MDMHPCoreData
MDMHPCoreData copied to clipboard
Duplicate insert
I am getting duplicate inserts when I have a data set like this:
{ "guid":"a"},
{ "guid":"c"},
Followed by an import on data set like this:
{"guid":"a"},
{"guid":"b"},
{"guid":"c"},
After the first data set is inserted (just a and c) we try to import a new json set with a,b,c:
try to fetch objects a,b,c from managedObjectContext
return objects a,c
compare a==a
update a
compare b==c
insert b
compare c==b
insert c
object c is then duplicated
Updated with actual ufo json:
First import this in ufo.json:
[
{"description": "Man repts. witnessing "flash, followed by a classic UFO, w/ a tailfin at back." Red color on top half of tailfin. Became triangular.", "reported_at": "19951009", "shape": "", "location": "Iowa City, IA", "duration": "", "sighted_at": "19951009", "guid": "a"},
{"description": "Telephoned Report:CA woman visiting daughter witness discs and triangular ships over Squaxin Island in Puget Sound. Dramatic. Written report, with illustrations, submitted to NUFORC.", "reported_at": "19950103", "shape": "", "location": "Shelton, WA", "duration": "", "sighted_at": "19950101", "guid": "c"},
]
Stop the app then update ufo.json to this and import:
[
{"description": "Man repts. witnessing "flash, followed by a classic UFO, w/ a tailfin at back." Red color on top half of tailfin. Became triangular.", "reported_at": "19951009", "shape": "", "location": "Iowa City, IA", "duration": "", "sighted_at": "19951009", "guid": "a"},
{"description": "Man on Hwy 43 SW of Milwaukee sees large, bright blue light streak by his car, descend, turn, cross road ahead, strobe. Bizarre!", "reported_at": "19951011", "shape": "", "location": "Milwaukee, WI", "duration": "2 min.", "sighted_at": "19951010", "guid": "b"},
{"description": "Telephoned Report:CA woman visiting daughter witness discs and triangular ships over Squaxin Island in Puget Sound. Dramatic. Written report, with illustrations, submitted to NUFORC.", "reported_at": "19950103", "shape": "", "location": "Shelton, WA", "duration": "", "sighted_at": "19950101", "guid": "c"},
]
@HarrisonJackson I don't understand the problem. Are you saying the import code is broke as it is allowing duplicates? Pull requests are welcome.

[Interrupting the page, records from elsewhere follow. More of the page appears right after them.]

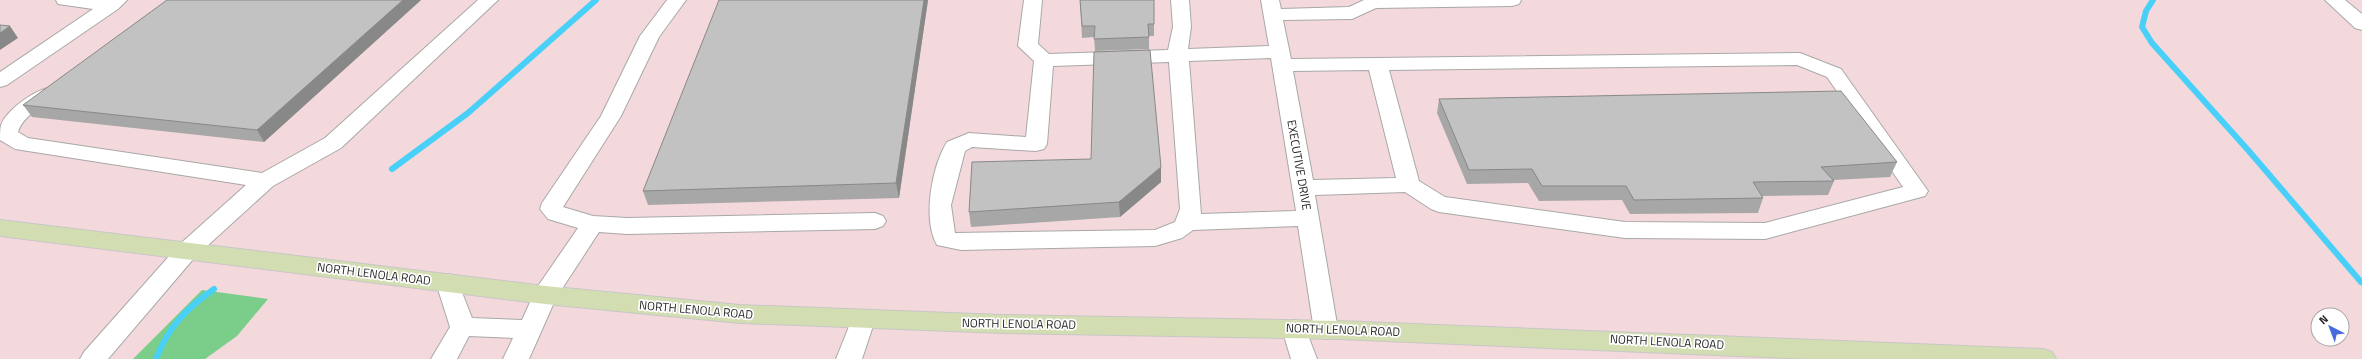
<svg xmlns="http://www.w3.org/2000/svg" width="2362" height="359" viewBox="0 0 2362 359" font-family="'Titillium Web',sans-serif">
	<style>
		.industrial { fill: #f4d9dc; fill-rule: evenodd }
		.forest { fill: #7ace8a }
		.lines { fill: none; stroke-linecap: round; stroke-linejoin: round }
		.stream { stroke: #48d0f8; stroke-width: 6 }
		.minor-casing { stroke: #a8a8a9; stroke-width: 2 }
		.major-casing { stroke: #c7c7c7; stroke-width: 2 }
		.minor { fill: #fff; fill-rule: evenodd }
		.major { fill: #d3ddb2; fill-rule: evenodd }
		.wall { fill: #a8a7a8 }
		.shaded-wall { fill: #888 }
		.building { fill: #c3c2c3; stroke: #888 }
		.labels { text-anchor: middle; stroke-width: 3.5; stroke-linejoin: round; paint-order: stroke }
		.street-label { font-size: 12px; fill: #262626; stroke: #fff }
	</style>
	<rect width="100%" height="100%" fill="#eaeaec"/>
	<path class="industrial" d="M0,0H2362V359H0ZM2318,315H2342V339H2318Z"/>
	<path class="forest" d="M202,290L268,299L237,336L205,359H133Z"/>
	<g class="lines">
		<g class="stream">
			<path d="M2153,0L2146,11L2142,27L2152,43L2248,150L2361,282"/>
			<path d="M392,169L468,113L596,0"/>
			<path d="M156,359C168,327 187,308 214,289"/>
		</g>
		<defs>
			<g id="minor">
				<path d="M56,0H127L118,9L7,85L0,87V72L93,9L58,4Z"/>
				<path d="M478,0H498L341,148L273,186L195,257L108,359H80L84,352L179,245L246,185L15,149L0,140C0,135 0,129 1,125C7,109 41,84 57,88L60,92L57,96C44,106 23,115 18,132L28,138L262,173L325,138Z"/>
				<path d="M667,0H686L659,37L621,116L563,207L593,216L627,218L875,213L883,216L886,221L883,226L875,229L627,234L599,232L556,298L529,359H503L513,338L469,336L457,359H431L450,327L436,283L440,277L448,274L456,277L472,318L522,320L536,289L578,228L548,219L540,209L542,203L601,116L640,36Z"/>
				<path d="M1024,0H1042L1038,44L1049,54L1168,50L1173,27L1171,0H1189L1191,27L1188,49L1269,46L1261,0H1279L1281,9L1349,7L1364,0H1521L1519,4L1512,6L1376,8L1352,19L1283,20L1291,59L1800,53L1841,69L1928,191L1925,196L1765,239L1625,238L1439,212L1431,209L1405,192L1315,195L1338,330L1335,337L1326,339L1317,337L1314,330L1298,226L1193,230L1182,238L1155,246L961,250L937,245C922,219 932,166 947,142L969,133L1026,137L1034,61L1018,46ZM1271,58L1296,211L1201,214L1189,61ZM1169,62L1180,209L1175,222L1155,230L955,233L951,205L965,151L972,147L1036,151L1044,149L1047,144L1053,66ZM1797,65L1827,77L1903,187L1765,223L1625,222L1445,197L1419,181L1389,70ZM1369,70L1396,178L1313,180L1293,71Z"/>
				<path d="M2325,0H2345L2362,14V30L2355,28Z"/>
				<path d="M863,311L872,314L875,320L862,359H836L854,314Z"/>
				<path d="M1294,320L1303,322L1317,359H1291L1282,329L1285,322Z"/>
			</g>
			<path id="major" d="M0,220L545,286L740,305L1003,315L1338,321L2043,349L2052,352L2056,359H1810L1338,339L1003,333L740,323L545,304L0,236Z"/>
		</defs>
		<use href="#minor" class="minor-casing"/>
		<use href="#major" class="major-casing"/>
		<use href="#minor" class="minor"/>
		<use href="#major" class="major"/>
	</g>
	<g class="wall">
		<path d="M421,0L264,142L32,117L23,105Z"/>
		<path d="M928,0L899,198L648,205L643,191Z"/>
		<path d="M1080,0H1154V36H1149V49L1095,51L1094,37L1082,38Z"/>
		<path d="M1439,99L1897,162L1890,177L1834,180V181L1828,195L1762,196L1763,198L1758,213L1630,214L1622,200L1539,201L1528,183L1467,184L1437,113Z"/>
		<path d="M1161,167V182L1120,217L971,227L969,212Z"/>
	</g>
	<g class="shaded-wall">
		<path d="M403,0H421L264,142L257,130Z"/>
		<path d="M924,0H928L899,198L896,183Z"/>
		<path d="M10,26L18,38L0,50V33Z"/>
		<path d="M1161,167V182L1120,217L1119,202Z"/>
	</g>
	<g class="building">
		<path d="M167,0H403L257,130L23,105Z"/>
		<path d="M719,0H924L896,183L643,191Z"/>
		<path d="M1080,0H1154V24H1148L1149,37L1094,39L1095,26H1082Z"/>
		<path d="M0,25L10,26L0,33Z"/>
		<path d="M1150,50L1161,167L1119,202L969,212L972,162L1091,159L1094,52Z"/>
		<path d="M1841,91L1897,162L1821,167L1834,181L1753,182L1763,198L1634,200L1626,186H1542L1532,169L1469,170L1439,99Z"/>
	</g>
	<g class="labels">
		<g class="street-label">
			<text transform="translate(1299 165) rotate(80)" y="4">EXECUTIVE DRIVE</text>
			<text transform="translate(374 274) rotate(7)" y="4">NORTH LENOLA ROAD</text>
			<text transform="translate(696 310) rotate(5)" y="4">NORTH LENOLA ROAD</text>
			<text transform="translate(1019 324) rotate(1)" y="4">NORTH LENOLA ROAD</text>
			<text transform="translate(1343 330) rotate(2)" y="4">NORTH LENOLA ROAD</text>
			<text transform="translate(1667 342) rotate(3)" y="4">NORTH LENOLA ROAD</text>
		</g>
	</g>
	<g transform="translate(2330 327) rotate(318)"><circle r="19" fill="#ffffff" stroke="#a8a8a8"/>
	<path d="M0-3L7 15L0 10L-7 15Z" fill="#476bde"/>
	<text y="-6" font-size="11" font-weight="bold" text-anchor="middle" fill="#262626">N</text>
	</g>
</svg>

Yes, that's what I am saying. It seems as if the intention of the find or create method is to find an existing record, so that a duplicate is not inserted, but there are cases the way it is written where a duplicate could be created.

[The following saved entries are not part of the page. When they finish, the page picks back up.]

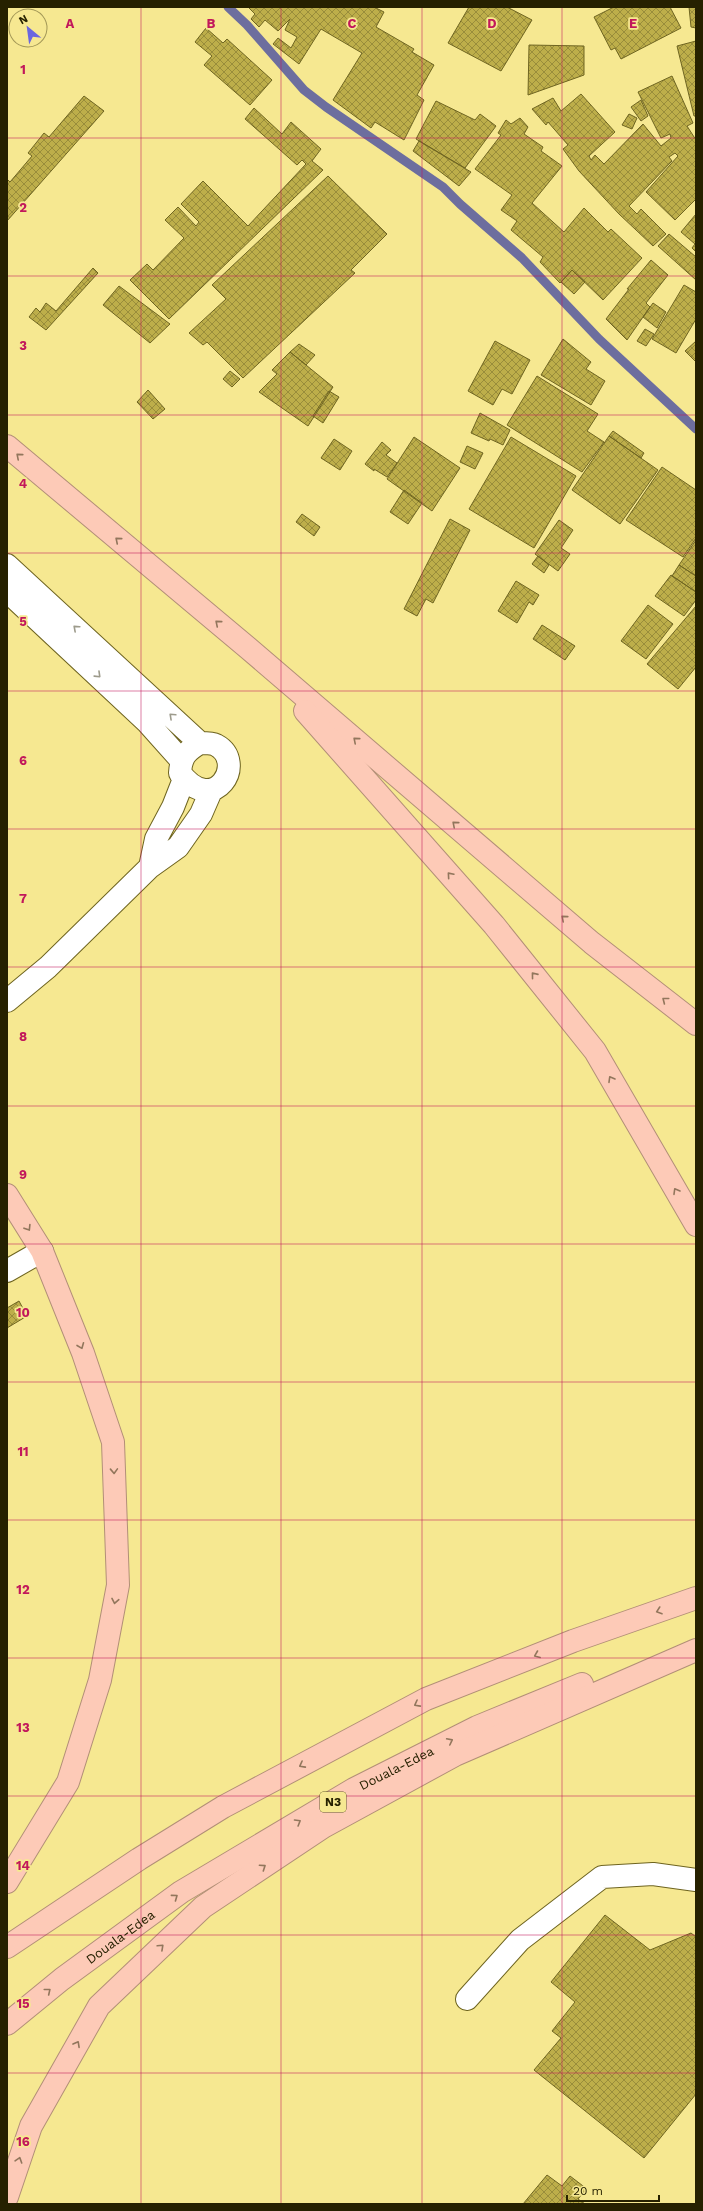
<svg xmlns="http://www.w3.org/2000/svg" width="703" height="2211" font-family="'Work Sans',sans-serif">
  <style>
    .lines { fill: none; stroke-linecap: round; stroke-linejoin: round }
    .stream { stroke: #6d6e9e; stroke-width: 9 }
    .building { fill: url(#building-cross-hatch); stroke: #6f6521 }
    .minor-casing { stroke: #6e6420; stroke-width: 24 }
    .highway-casing { stroke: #b28f77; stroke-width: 24 }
    .minor { stroke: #fff; stroke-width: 22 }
    .highway { stroke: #fdcab7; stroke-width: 22 }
    .oneway { stroke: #92765c }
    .oneway2 { stroke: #9d9b8c }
    .grid { fill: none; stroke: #c2185b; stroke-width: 1; stroke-opacity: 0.55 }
    .labels { text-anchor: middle; stroke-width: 3.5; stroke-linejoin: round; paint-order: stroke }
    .shield { fill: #f6e891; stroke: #645d2c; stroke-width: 1 }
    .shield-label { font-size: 12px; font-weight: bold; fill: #262100 }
    .street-label { font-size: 13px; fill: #262100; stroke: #f6e891 }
    .grid-label { font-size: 13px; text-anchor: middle; font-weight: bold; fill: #c2185b; stroke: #f6e891; stroke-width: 3.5; stroke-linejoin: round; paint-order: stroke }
  </style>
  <defs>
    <pattern id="building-cross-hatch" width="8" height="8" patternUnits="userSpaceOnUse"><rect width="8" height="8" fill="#bdae4a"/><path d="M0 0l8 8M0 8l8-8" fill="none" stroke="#998d3b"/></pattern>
  </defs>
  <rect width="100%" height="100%" fill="#f6e891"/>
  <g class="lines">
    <path class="stream" d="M228,7L247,25L304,90L326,107L443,187L460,204L522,258L599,339L696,429"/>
  </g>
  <path class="building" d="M248,7H374L384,12L376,27L414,49L412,52L434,65L417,95L424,100L404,140L375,122L371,128L333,100L362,53L321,29L299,64L273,44L278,38L291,48L297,37L285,30L290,19L278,31L265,20L259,27L251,19L255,14Z
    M469,7H507L532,20L501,71L448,43Z
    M614,7H670L681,28L621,59L615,48L611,50L594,17Z
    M689,7H696V28L691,27Z
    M206,28L223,43L227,39L272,80L250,105L204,65L212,56L195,42Z
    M696,41V116H694L677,46Z
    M529,45L584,46V75L528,95Z
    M672,76L693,123L687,126L696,140V199L675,220L646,192L678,156L675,153L669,157L672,161L629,206L637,214L641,209L666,234L653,246L619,214L579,171L563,149L568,145L548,122L546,125L532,109L553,98L561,111L581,94L615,132L589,156L591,160L595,155L604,164L643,124L661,146L671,138L670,134L661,138L638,92Z
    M84,96L104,111L7,221V179L10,182L32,156L28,153L44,133L49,137Z
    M641,100L648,116L641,121L631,107Z
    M436,101L475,120L480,114L496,126L465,168L416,139Z
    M254,108L282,134L291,122L321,149L312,161L323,170L169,319L130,280L147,264L153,270L184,238L165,220L178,207L196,226L199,222L181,204L203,181L248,226L306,164L302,160L297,165L245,119Z
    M629,114L637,118L632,129L622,125Z
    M520,118L528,127L524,134L543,147L541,151L562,166L532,203L564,232L584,208L608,232L611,229L642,258L603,300L572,270L560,283L540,262L543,257L511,230L517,221L501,210L512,195L475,169L501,135L498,133L506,120L511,124Z
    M419,141L471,172L459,186L413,151Z
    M328,176L387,234L351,270L355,273L243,378L207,342L203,345L189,333L226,299L212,285Z
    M696,214V252L692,248L695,244L681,232Z
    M669,234L696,257V280L658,246Z
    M651,260L668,275L646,303L650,307L627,340L606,319L629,289H627Z
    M93,268L98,273L46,330L29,317L36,308L40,312L46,303L56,311Z
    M572,270L585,282L574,294L561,282Z
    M684,285L696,292V319L676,353L652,339Z
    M119,286L170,324L150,343L103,305Z
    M653,303L666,312L657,328L643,317Z
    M645,329L654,334L646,346L637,341Z
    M563,339L591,362L586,369L605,381L591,405L541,375Z
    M495,341L530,360L512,394L502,389L493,405L468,391Z
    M696,341V362L685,351Z
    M299,344L315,355L306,365L290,352Z
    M290,352L333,387L308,426L259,392L277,374L272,370Z
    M230,371L240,379L232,387L223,379Z
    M537,376L598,414L587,431L604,442L582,472L507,425Z
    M148,390L165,409L153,419L137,402Z
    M329,391L339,397L323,423L313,416Z
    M480,413L510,430L503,445L490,439L489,441L471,433Z
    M613,431L644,453L641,458L609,436Z
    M609,436L658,470L620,524L572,490Z
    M414,437L460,468L432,511L387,479Z
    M511,437L576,476L534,548L469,509Z
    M334,439L352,451L340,470L321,458Z
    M382,442L391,450L386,455L397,463L387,477L374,469V471L365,464Z
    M467,446L483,453L475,469L460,462Z
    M662,467L696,490V538L683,557L626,520Z
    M404,490L422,503L408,524L390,512Z
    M302,514L320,527L314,536L296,522Z
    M450,519L470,530L433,603L426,599L417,616L404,609Z
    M559,520L573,530L561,548L570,554L558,571L535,554Z
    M696,540V576L679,565Z
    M538,556L549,565L544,573L532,564Z
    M679,565L696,576V592L672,576Z
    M671,575L696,592V600L684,616L655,596Z
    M516,581L539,595L533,605L529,602L517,623L498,611Z
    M648,605L673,624L646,659L621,641Z
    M696,606V667L678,689L647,664Z
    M542,625L575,646L565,660L533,639Z
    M19,1301L27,1316L7,1328V1308Z
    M605,1915L650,1950L691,1933L696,1937V2094L644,2158L534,2070L561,2038L552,2031L575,2002L551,1982Z
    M547,2175L562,2186L570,2176L587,2189L578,2199L585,2204H523Z"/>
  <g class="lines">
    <defs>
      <path id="minor" d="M7,565L200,743
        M7,591L147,722L181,760
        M200,743C205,743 212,743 216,745C248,762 214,818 180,773C181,757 186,751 200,743Z
        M150,867L156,839L173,807L184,779
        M7,1001L48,967L150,867L178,847L201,814L211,791
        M7,1271L42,1251
        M467,1999L520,1940L602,1877L653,1874L696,1880"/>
      <g id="highway">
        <path d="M7,446L248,648L592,943L696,1024"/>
        <path d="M305,711L494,925L595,1051L696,1225"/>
        <path d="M7,1195L42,1251L83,1353L113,1442L118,1585L100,1680L68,1782L7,1882"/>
        <path d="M7,1947L139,1859L223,1807L426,1699L573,1641L696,1598"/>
        <path id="s1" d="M7,2024L62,1979L181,1892L354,1789L477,1727L582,1684"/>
        <path d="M7,2197L31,2126L99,2006L203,1907L323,1827L455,1755L696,1650"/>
      </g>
    </defs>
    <use href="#minor" class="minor-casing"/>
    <use href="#highway" class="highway-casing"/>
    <use href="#minor" class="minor"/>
    <use href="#highway" class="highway"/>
  </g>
  <defs><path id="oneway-chevron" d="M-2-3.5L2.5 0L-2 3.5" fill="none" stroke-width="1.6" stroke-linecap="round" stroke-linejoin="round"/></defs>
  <g class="oneway">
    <use href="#oneway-chevron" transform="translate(19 456) rotate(-139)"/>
    <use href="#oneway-chevron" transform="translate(118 540) rotate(-140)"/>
    <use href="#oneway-chevron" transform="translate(218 623) rotate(-140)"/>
    <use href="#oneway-chevron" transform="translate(356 740) rotate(-139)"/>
    <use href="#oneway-chevron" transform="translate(455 824) rotate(-139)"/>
    <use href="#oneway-chevron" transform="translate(450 875) rotate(-131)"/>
    <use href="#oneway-chevron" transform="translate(564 918) rotate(-139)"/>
    <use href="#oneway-chevron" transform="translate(534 975) rotate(-129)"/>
    <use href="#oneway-chevron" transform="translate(665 1000) rotate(-142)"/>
    <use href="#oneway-chevron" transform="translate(611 1079) rotate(-120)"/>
    <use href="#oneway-chevron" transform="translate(676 1191) rotate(-120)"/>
    <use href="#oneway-chevron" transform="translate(28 1228) rotate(58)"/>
    <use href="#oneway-chevron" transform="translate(81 1346) rotate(68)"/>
    <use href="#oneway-chevron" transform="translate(114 1471) rotate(88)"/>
    <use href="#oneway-chevron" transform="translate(115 1601) rotate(101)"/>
    <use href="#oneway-chevron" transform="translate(659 1611) rotate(161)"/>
    <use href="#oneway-chevron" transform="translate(537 1655) rotate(158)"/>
    <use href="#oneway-chevron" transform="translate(417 1704) rotate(152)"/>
    <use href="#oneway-chevron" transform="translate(450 1741) rotate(-27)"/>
    <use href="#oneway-chevron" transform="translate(302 1765) rotate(152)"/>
    <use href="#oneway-chevron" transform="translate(298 1822) rotate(-31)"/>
    <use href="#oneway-chevron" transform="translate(263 1867) rotate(-34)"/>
    <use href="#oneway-chevron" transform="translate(175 1897) rotate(-36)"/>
    <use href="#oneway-chevron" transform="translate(161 1947) rotate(-43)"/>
    <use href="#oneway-chevron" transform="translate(48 1991) rotate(-39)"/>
    <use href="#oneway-chevron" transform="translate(77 2044) rotate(-61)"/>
    <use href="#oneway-chevron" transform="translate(19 2160) rotate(-72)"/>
  </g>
  <g class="oneway2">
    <use href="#oneway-chevron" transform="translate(76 628) rotate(-138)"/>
    <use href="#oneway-chevron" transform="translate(98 675) rotate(44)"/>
    <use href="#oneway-chevron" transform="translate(172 716) rotate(-137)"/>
  </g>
  <path class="grid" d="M141,7V2204M281,7V2204M422,7V2204M562,7V2204M7,138H696M7,276H696M7,415H696M7,553H696M7,691H696M7,829H696M7,967H696M7,1106H696M7,1244H696M7,1382H696M7,1520H696M7,1658H696M7,1796H696M7,1935H696M7,2073H696"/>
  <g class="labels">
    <rect class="shield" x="320" y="1792" width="26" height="20" rx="3"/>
    <g class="shield-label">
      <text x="333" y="1806">N3</text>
    </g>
    <g class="street-label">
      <text dy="5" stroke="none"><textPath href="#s1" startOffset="467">Douala-Edea</textPath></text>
      <text dy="5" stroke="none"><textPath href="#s1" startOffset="143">Douala-Edea</textPath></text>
    </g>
  </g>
  <g class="grid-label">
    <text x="70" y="28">A</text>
    <text x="211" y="28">B</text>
    <text x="352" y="28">C</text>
    <text x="492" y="28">D</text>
    <text x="633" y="28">E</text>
    <text x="23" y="74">1</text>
    <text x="23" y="212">2</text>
    <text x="23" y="350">3</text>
    <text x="23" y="488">4</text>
    <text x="23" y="626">5</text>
    <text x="23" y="765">6</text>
    <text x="23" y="903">7</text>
    <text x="23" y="1041">8</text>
    <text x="23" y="1179">9</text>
    <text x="23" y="1317">10</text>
    <text x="23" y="1456">11</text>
    <text x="23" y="1594">12</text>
    <text x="23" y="1732">13</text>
    <text x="23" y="1870">14</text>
    <text x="23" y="2008">15</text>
    <text x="23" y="2146">16</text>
  </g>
  <rect width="703" height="2211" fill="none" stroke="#262100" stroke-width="16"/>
  <g transform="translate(28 28) rotate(331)"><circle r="19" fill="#f6e891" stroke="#a39857"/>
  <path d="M0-3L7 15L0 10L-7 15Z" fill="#6a66df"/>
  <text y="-6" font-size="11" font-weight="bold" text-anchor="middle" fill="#262100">N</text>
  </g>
  <path d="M567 2195v6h92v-6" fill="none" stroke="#262100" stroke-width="2"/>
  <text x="573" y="2195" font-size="12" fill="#262100" stroke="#f6e891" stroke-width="3" paint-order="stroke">20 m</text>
</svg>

I was actually reporting the issue because I hoped you had an idea of how to fix it haha. The fastest and definitely dirtiest fix is to change the MDM_BATCH_SIZE_IMPORT
from 5000
to 1
. Obviously that wastes many of the other optimizations. After fiddling with it a bit, I found it takes an import that took ~2 seconds to about ~5 seconds. Not ideal, but in my case it was better than allowing duplicates. If I find a cleaner way I will submit a PR.
The project and associated write up are excellent - thanks for putting them out there.